TEXT UNDER STUDY –
What she lacked in pedigree Kiwi made up for in an unapologetic love for following her nose while bounding through the cover and flushing birds into the sky. Am I proud of hunting with a “pound dog”?  You bet. Fueled by our mutual passion for hunting, that little yellow dog and I made a lot of memories together. Knowing that she went from a cold concrete floor and chain-link kennel to a home where weekend forays into the South Dakota countryside during the fall were simply a part of living life makes me pretty happy. I like to think that’s part of the reason why Kiwi always wore a smile.
 
Read on to discover the story of three more dogs and their owners, happy to follow their own paths from the shelter to the field.
 

Chris and Ally

Technically speaking, Chris Anderson’s sharp German shorthaired pointer, Ally, wasn’t adopted from a shelter. But it was close. Two years ago, Anderson was sitting at home in Iowa, browsing social media, when a post about a free German shorthaired pointer caught his eye. The owner said that the dog needed to be picked up that night or he was taking it to the local pound the next day, Anderson explains, so on a whim he hopped in his truck and drove two hours to pick up the 2-year-old pointer.
 
“That first night when I went to let her out of the kennel, she about bit my hand off,” Anderson recalls.  “Her aggression was the main reason why she was headed to the pound. That first week was a struggle, but I slowly worked with her until she finally began to trust me.” Their first week at home was also the final week of the Iowa pheasant season, so Anderson took Ally out to the field, keeping her on a short check cord.
 
“I could see that she had ‘it’ – she definitely had some natural ability,” Anderson says. “After the season, I continued to work with her, almost constantly on a check cord, and it probably took two months until I could let her off the cord and she wouldn’t try to run away. She’s come a long way since then. Her disposition has changed, and she isn’t overly aggressive anymore.”
 
In Ally’s first two seasons, Anderson estimates that she has pointed and retrieved 150 pheasants. Last year, Ally pointed roughly 300 birds. “I can tell by the way that she looks at me that she absolutely loves to hunt,” Anderson says. “I didn’t know what I had when I picked her up. I got dang lucky, I can tell you that.”

EXERCISE DATA –
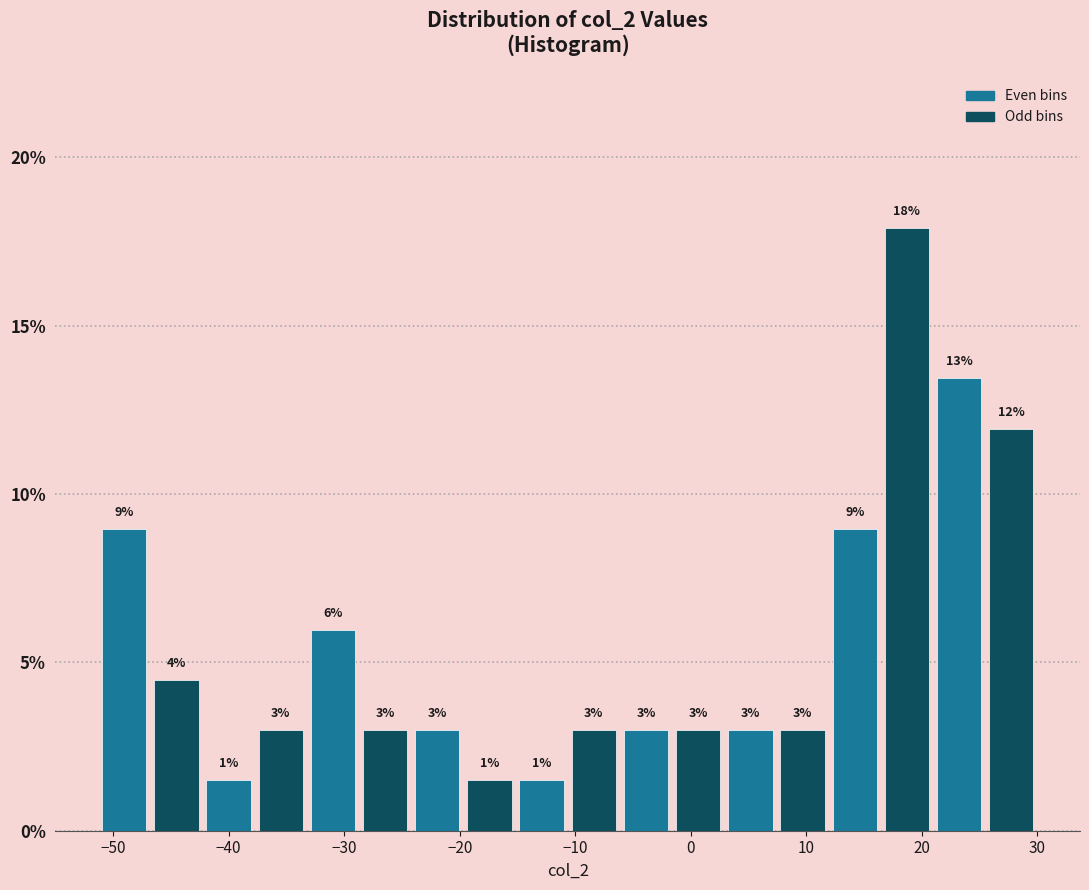

Over which range of the x-axis is the bar tallest?

16 to 21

REQUIRED TASKS –
1. Write out part of the shelter-dogs passage word for word, beginning at the words "What she lacked" and stopping after "wore a smile.".
2. Answer these questions from the shelter-dogs passage:
(a) How long did Anderson drive to pick up Ally?
(b) About how long did it take before Anderson could let Ally off the check cord without her trying to run away?
(c) Roughly how many birds did Ally point last year?

SOLVED TASKS –
1.
What she lacked in pedigree Kiwi made up for in an unapologetic love for following her nose while bounding through the cover and flushing birds into the sky. Am I proud of hunting with a “pound dog”?  You bet. Fueled by our mutual passion for hunting, that little yellow dog and I made a lot of memories together. Knowing that she went from a cold concrete floor and chain-link kennel to a home where weekend forays into the South Dakota countryside during the fall were simply a part of living life makes me pretty happy. I like to think that’s part of the reason why Kiwi always wore a smile.

2.
(a) Two hours.
(b) Probably two months.
(c) Roughly 300.